# What type of Cichlids can I mix?



## natearoo766 (Sep 14, 2014)

I am new to aquariums and i just bought a 55 gallon tank, 48" long, right now i have an Aura Cichlid and a Yellow Lab and 2 other Cichlids that i cant remember their name. I know those 4 fish do well together because i bought the fish at a well known fish store and they said they do. I want to get more fish for the tank and dont know what kinds to get. I also want to get 2 sharks, probably rainbow sharks, and a pleco. So what are some other Cichlids I can get?


----------



## natearoo766 (Sep 14, 2014)

Sorry, i meant Uaru.


----------



## DJRansome (Oct 29, 2005)

Uaru is a 10" fish and maybe not a good idea to put in a 55G aquarium. Also they like pH of less than 7.0. You can try the South American forum for tank size on Uaru.

The yellow labs will work, they like pH 7.5 or higher.

I think you need to find out the names of the other 2 cichlids.


----------



## natearoo766 (Sep 14, 2014)

the other 2 fish are barbs. I really want to keep my Uaru and yellow lab and add more mbuna or possibly peacock. I read that my uara will do fine in a 55g and uara can like a pH level of up tp 7.5. Anyway i can make it work out having my uaru and mbuna fish? Thank you


----------



## natearoo766 (Sep 14, 2014)

My favorite fish are the mbunas, and i absolutely love my uara fish. I already have a yellow-lab with a Uara fish because the man at the fish store said it would work. I have a 55g tank and i want to add more mbunas but only if i know it will work. Having my uara fish with a school of mbuna fish is like my dream tank haha so answers would be greatly appreciated!  i also have 2 mellow barbs, who dont even go near the yellow lab or uara, let alone bully them. Thank you!


----------



## natearoo766 (Sep 14, 2014)

the barbs are very mellow...if anything my yellow lab bullies them! lol


----------



## Austinite (Jul 27, 2013)

i have a friend with those fish, aren't they from SA? i don't think they are near aggressive enough to be kept with mbunas long term


----------



## pfoster74 (May 13, 2012)

- EXTRACTED RECORDS
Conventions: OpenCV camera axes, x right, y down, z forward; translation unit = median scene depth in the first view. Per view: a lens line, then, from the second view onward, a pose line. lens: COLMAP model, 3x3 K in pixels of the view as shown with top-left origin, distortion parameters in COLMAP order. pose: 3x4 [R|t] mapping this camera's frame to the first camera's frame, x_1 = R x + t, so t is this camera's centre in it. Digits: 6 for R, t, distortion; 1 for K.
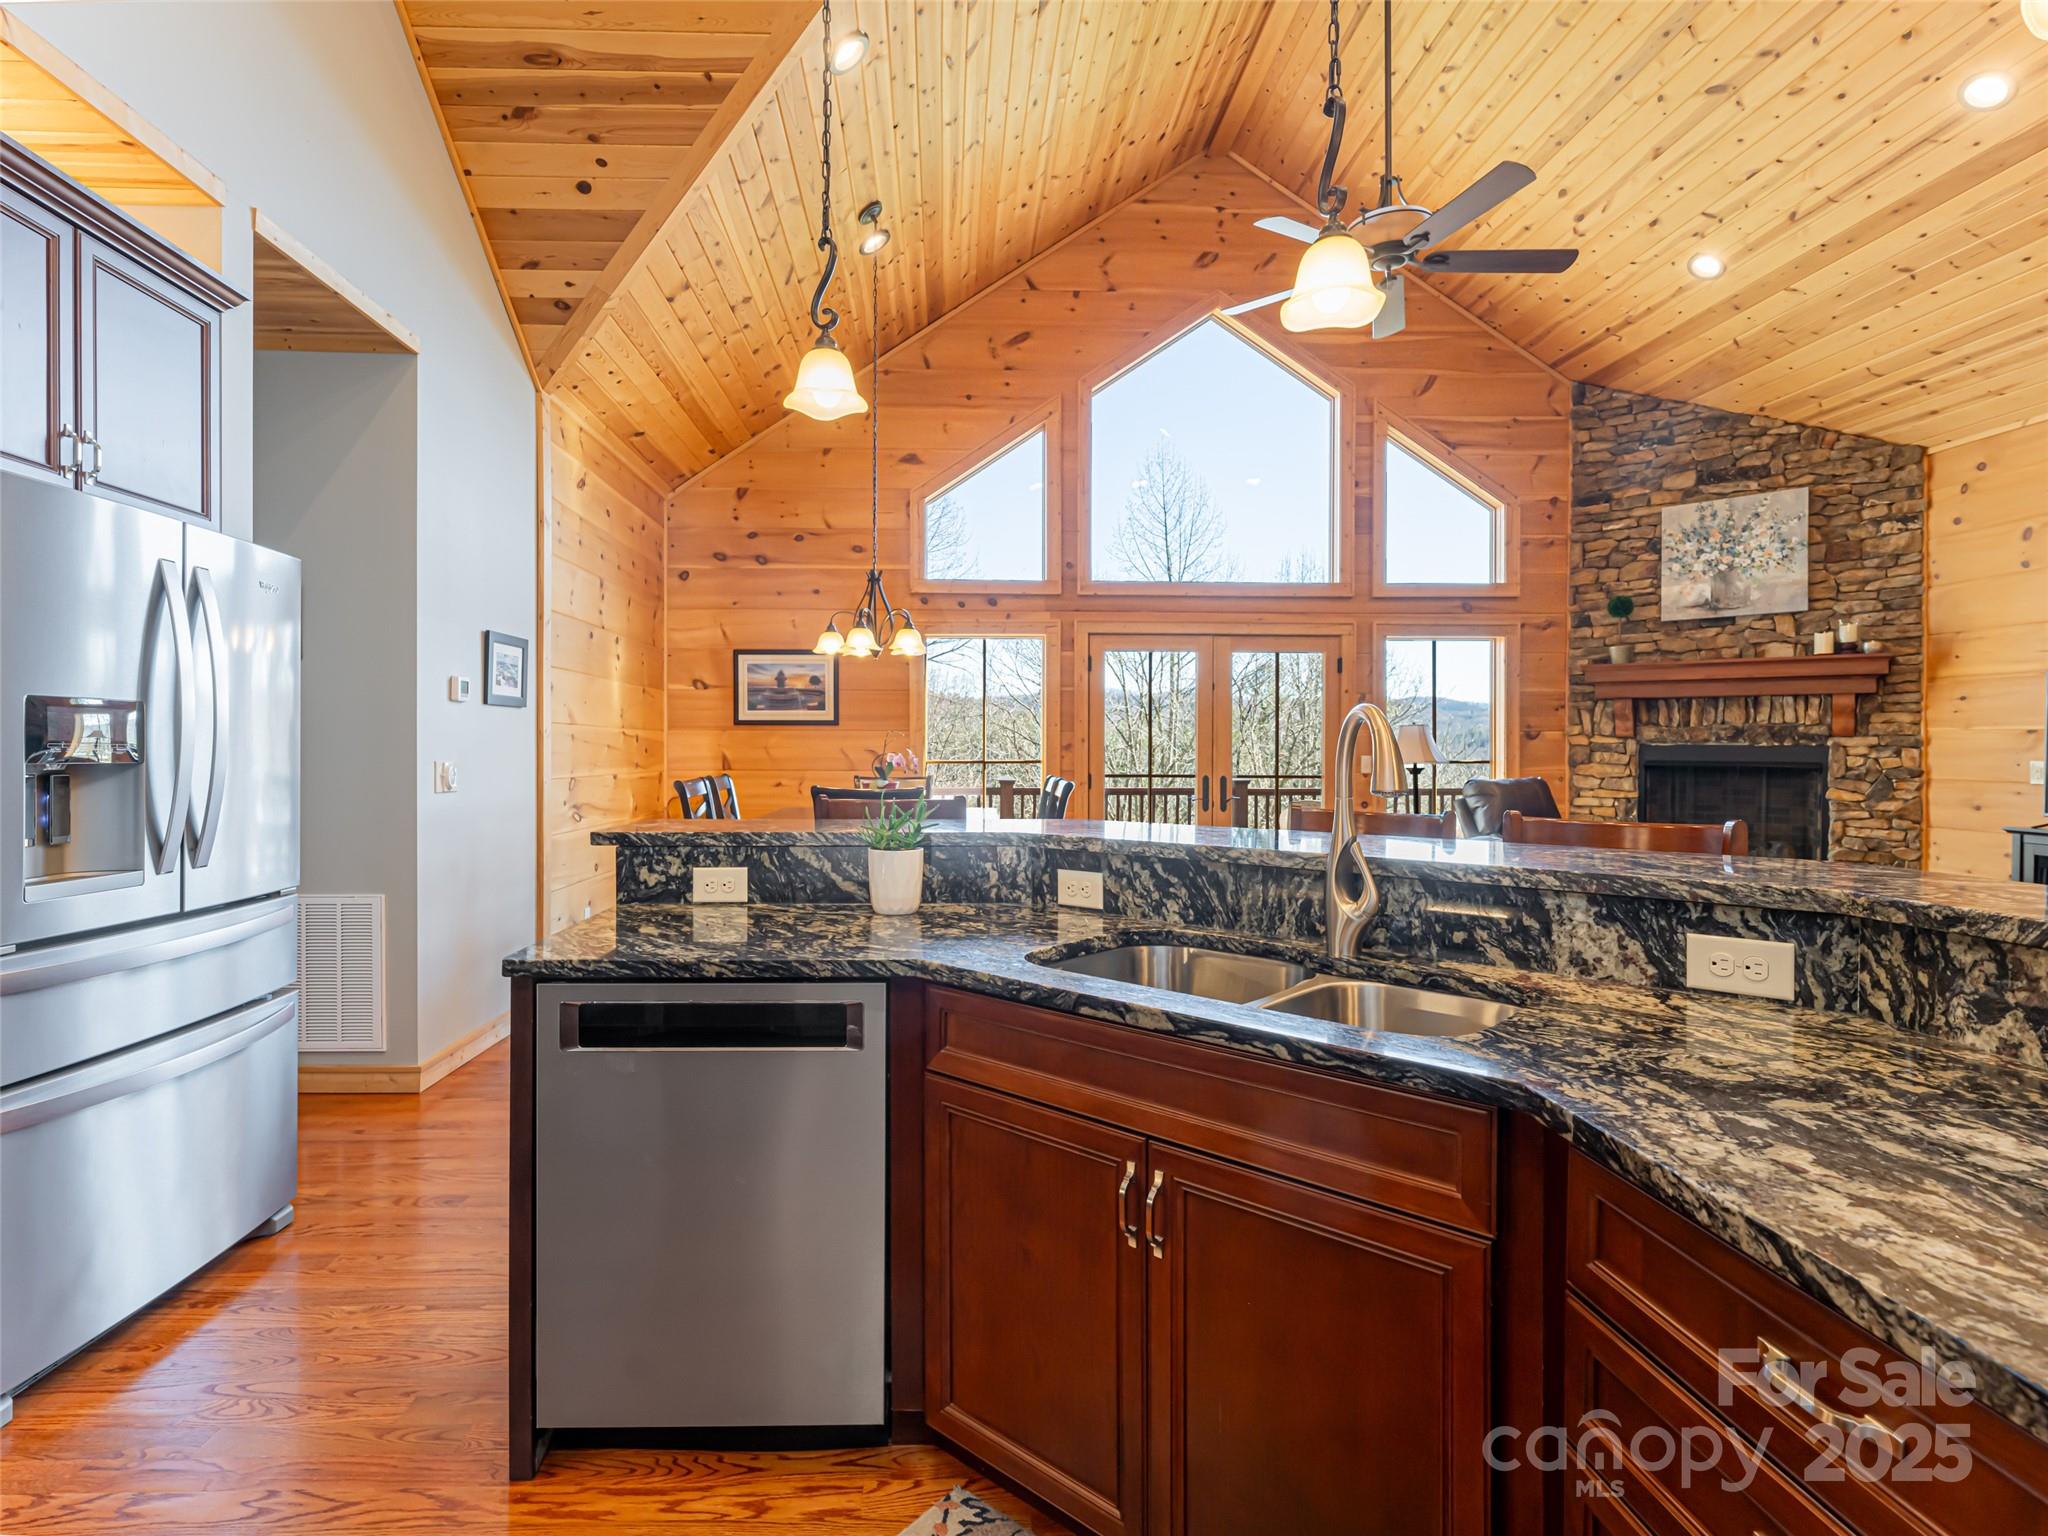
lens RADIAL K [[1016.6, 0, 984.3], [0, 1016.6, 755.9], [0, 0, 1]] dist [-0.001491, 0.001143]
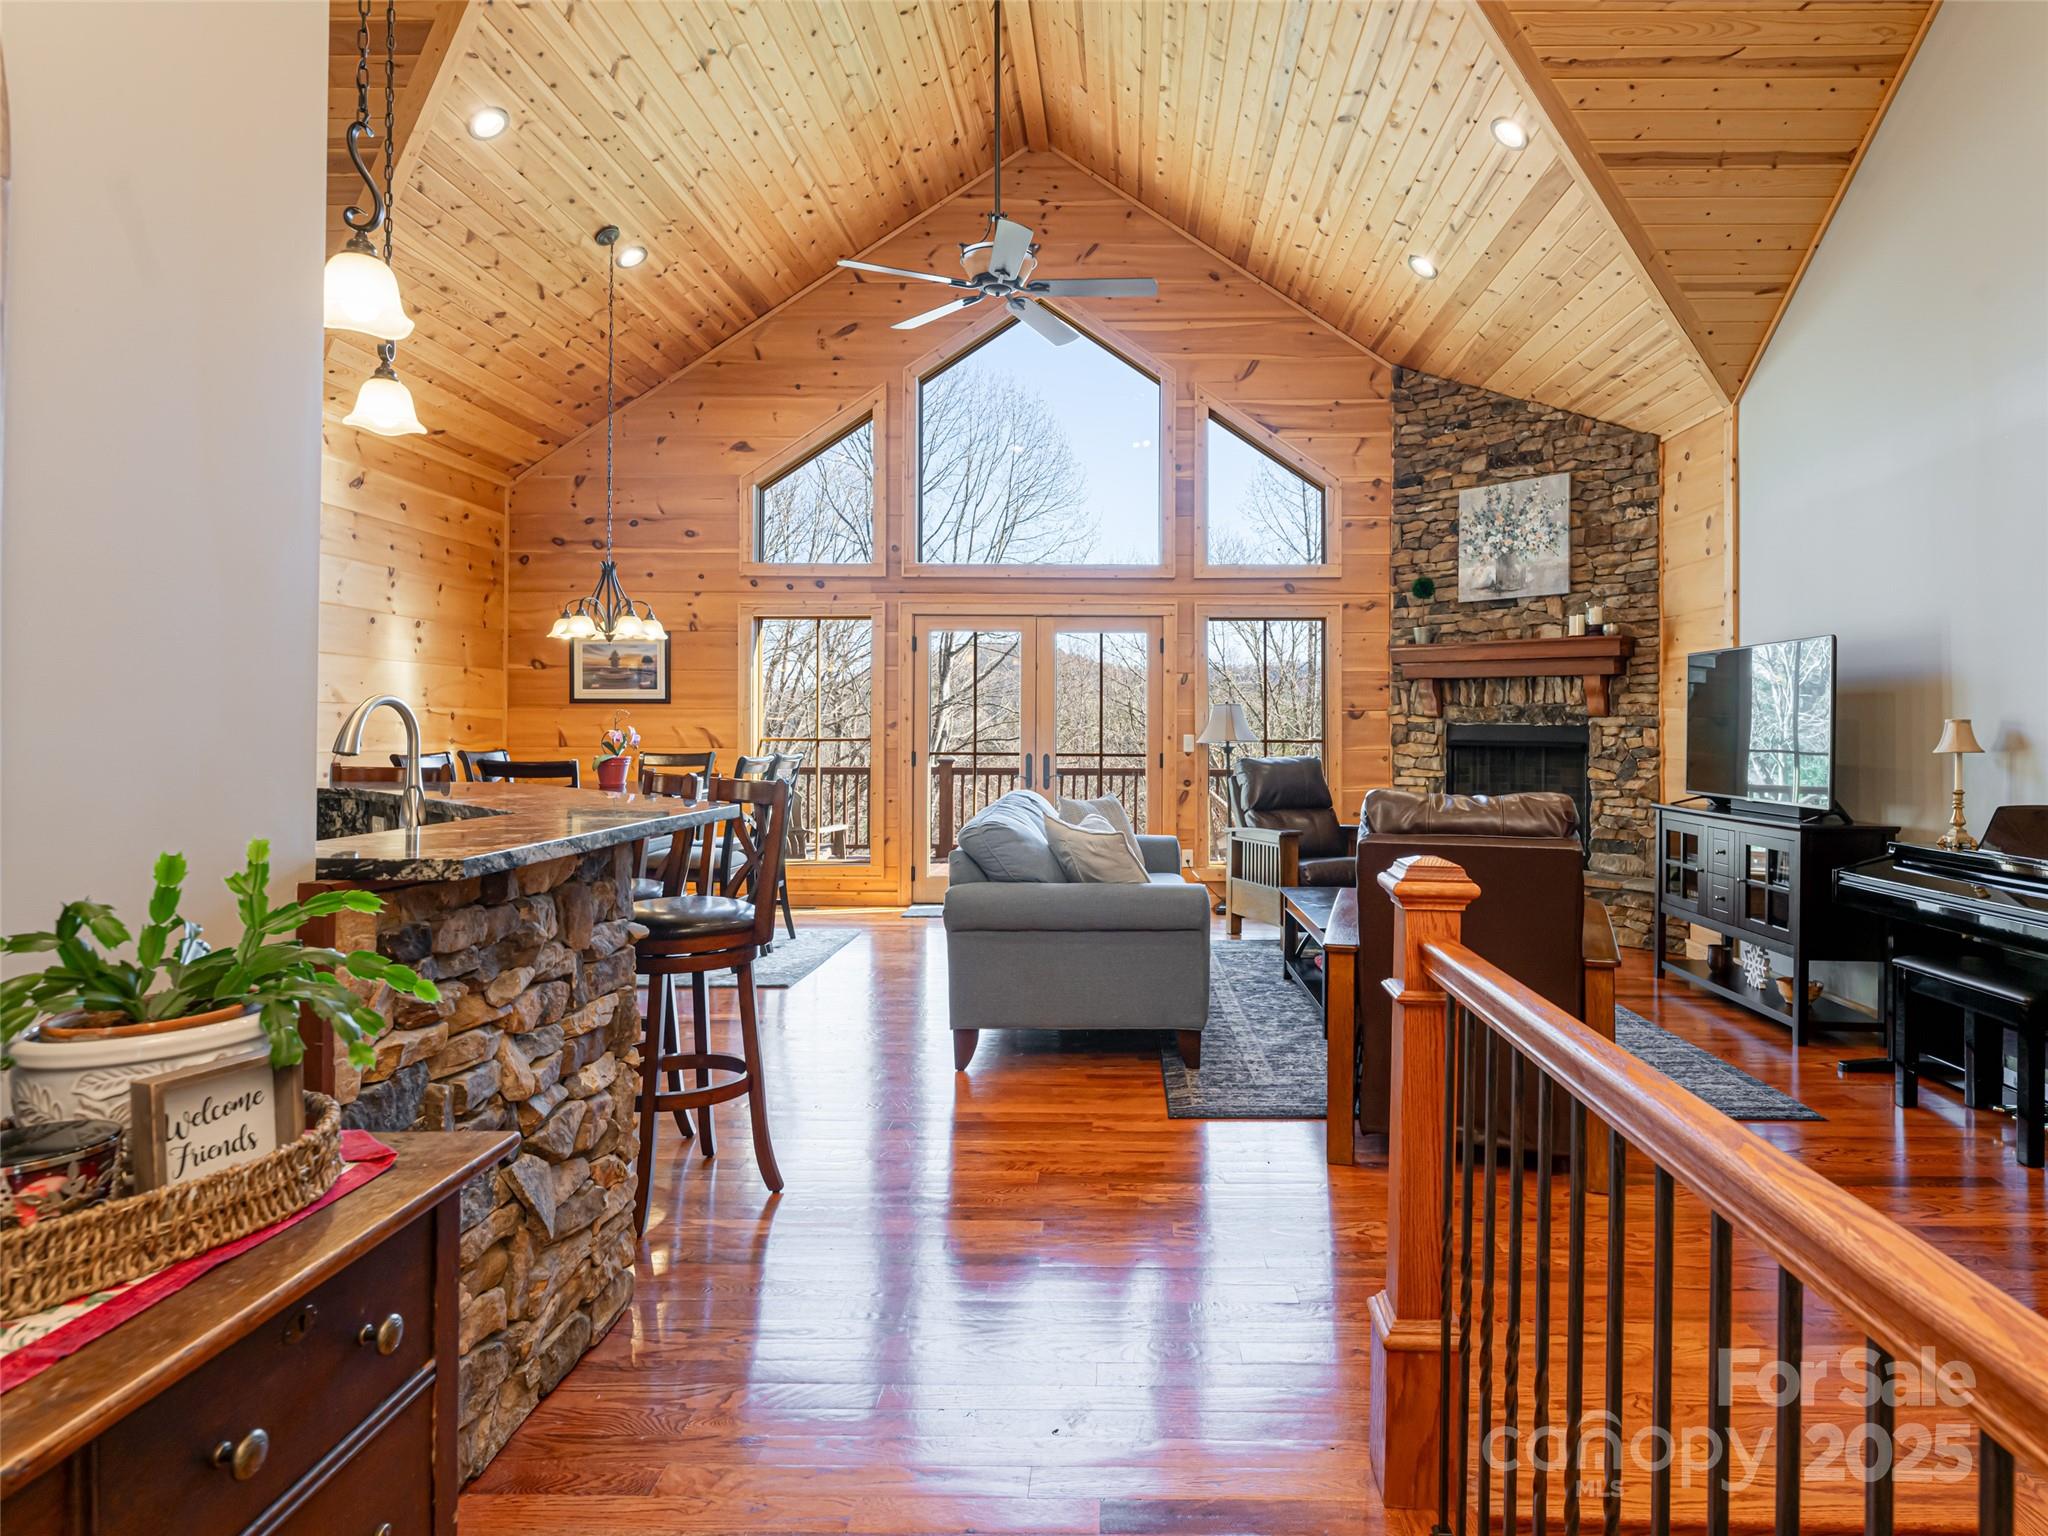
lens RADIAL K [[1152.0, 0, 1120.0], [0, 1152.0, 713.7], [0, 0, 1]] dist [0.001568, 0.000717]
pose [[0.999214, 0.001997, -0.039588, 0.378312], [-0.002771, 0.999806, -0.019481, 0.001668], [0.039542, 0.019575, 0.999026, -0.159868]]
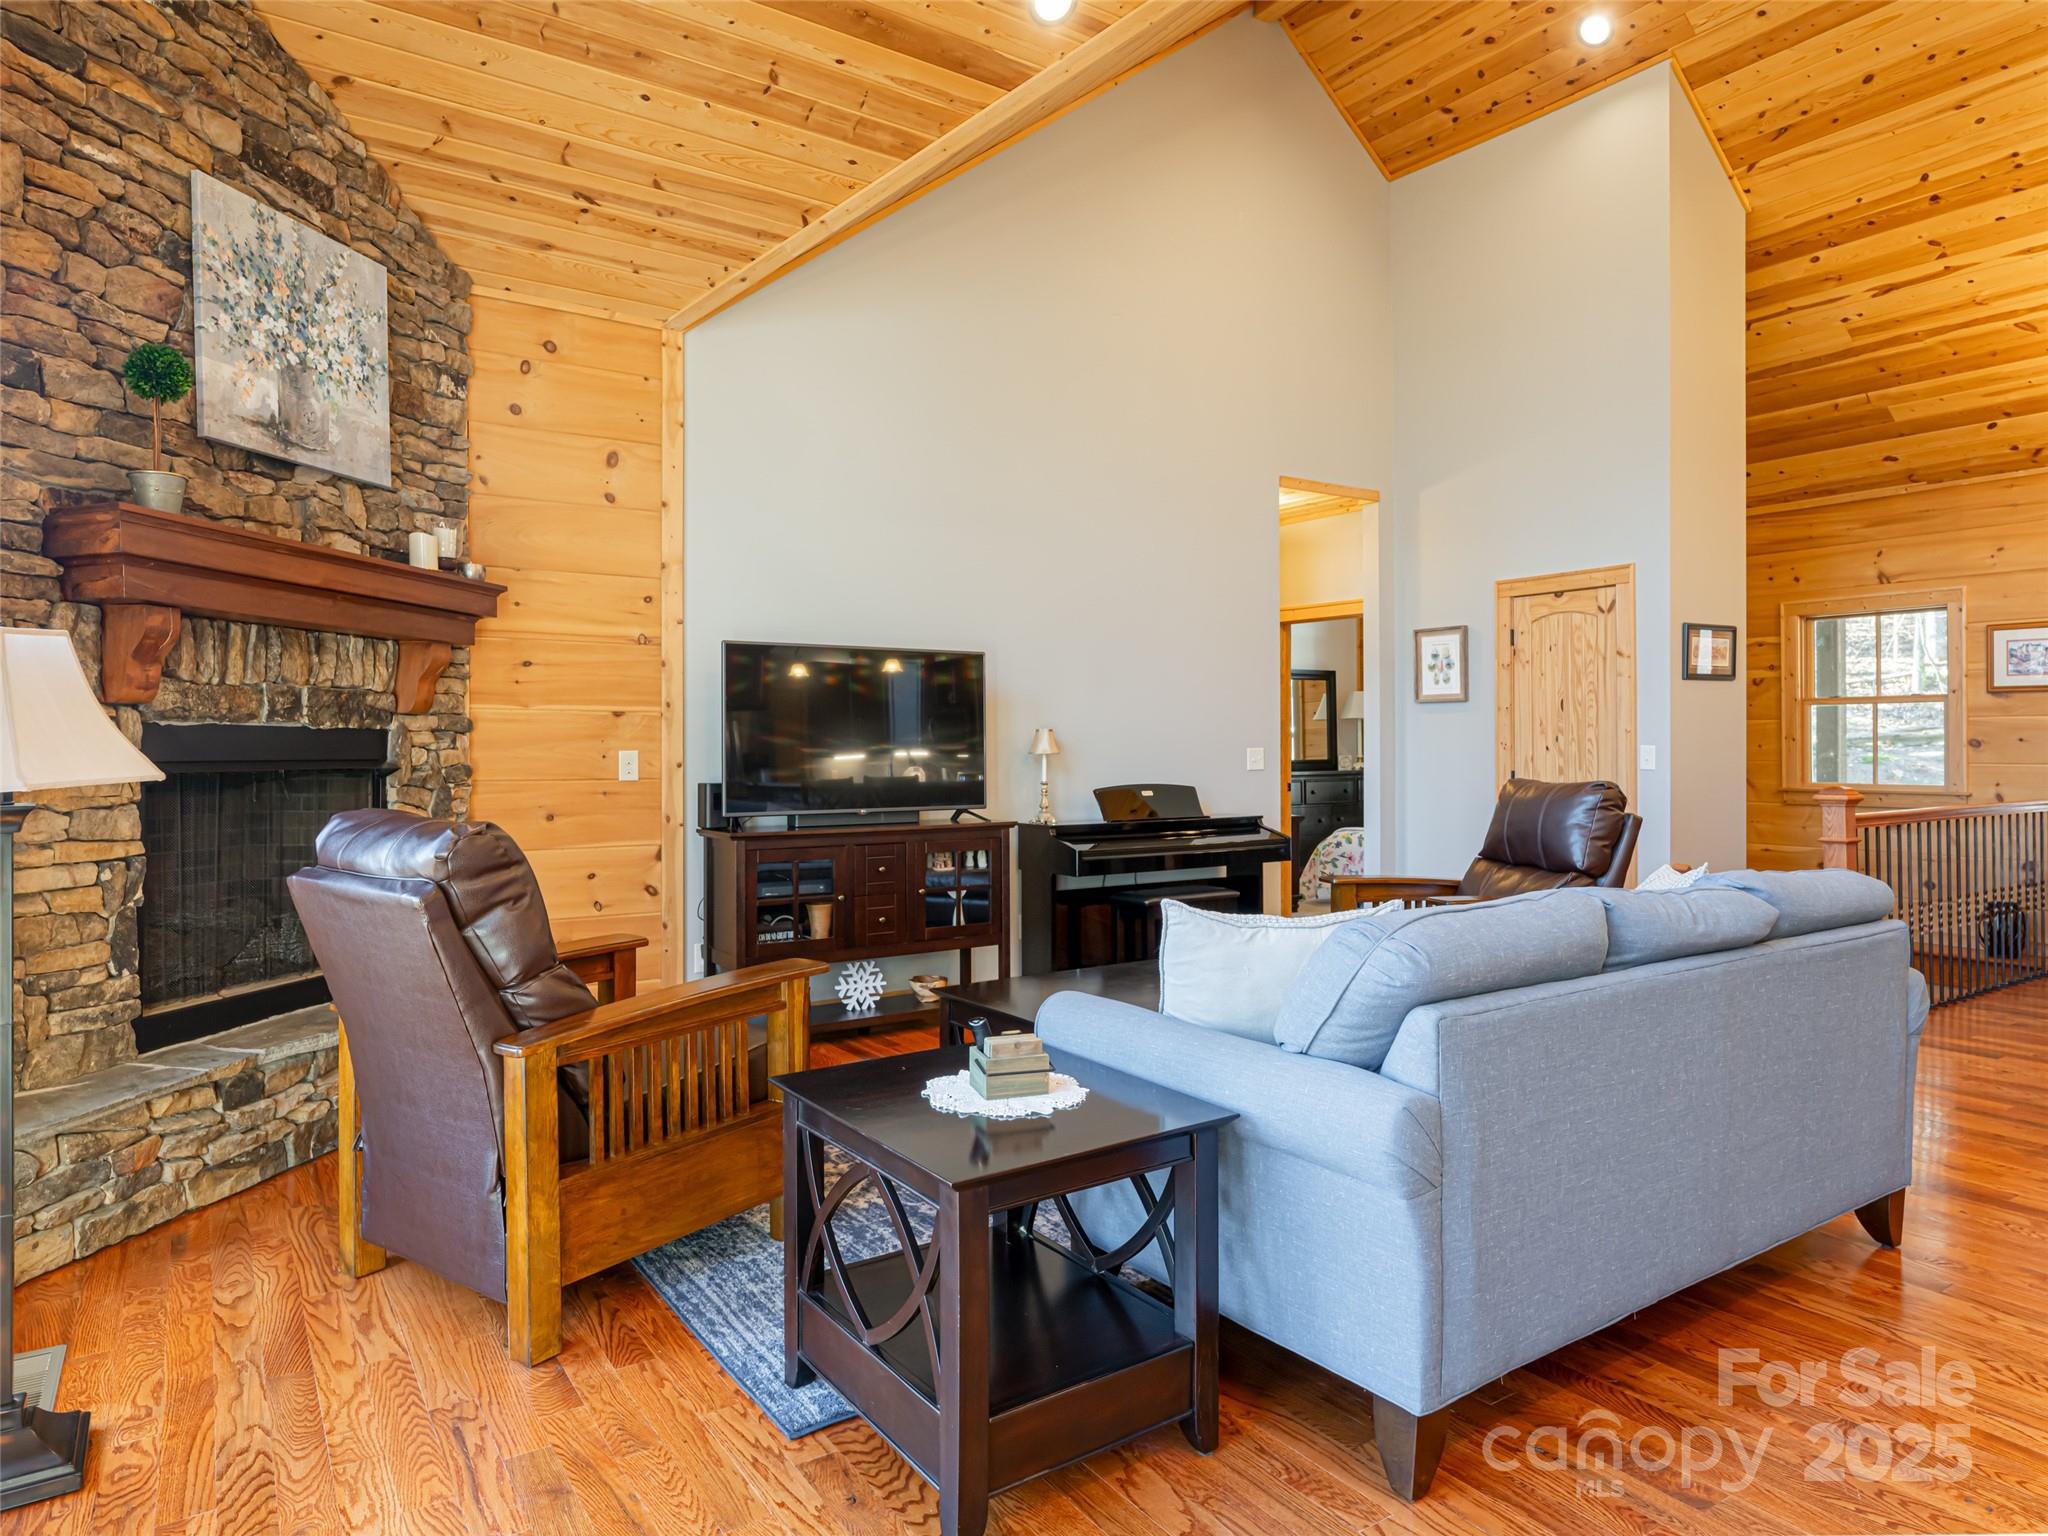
lens RADIAL K [[1254.7, 0, 1016.6], [0, 1254.7, 735.8], [0, 0, 1]] dist [0.008691, -0.002719]
pose [[-0.519849, 0.004595, 0.854246, 0.036072], [0.008008, 0.999968, -0.000505, -0.003076], [-0.854220, 0.006578, -0.519869, 0.993155]]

- INSTRUCTIONS TO FOLLOW
Please output the part of the cichlid thread that opens with the words containing "## DJRansome (Oct" and closes with "size on Uaru.". The material comes from a separate source.

- RESPONSE
## DJRansome (Oct 29, 2005)

Uaru is a 10" fish and maybe not a good idea to put in a 55G aquarium. Also they like pH of less than 7.0. You can try the South American forum for tank size on Uaru.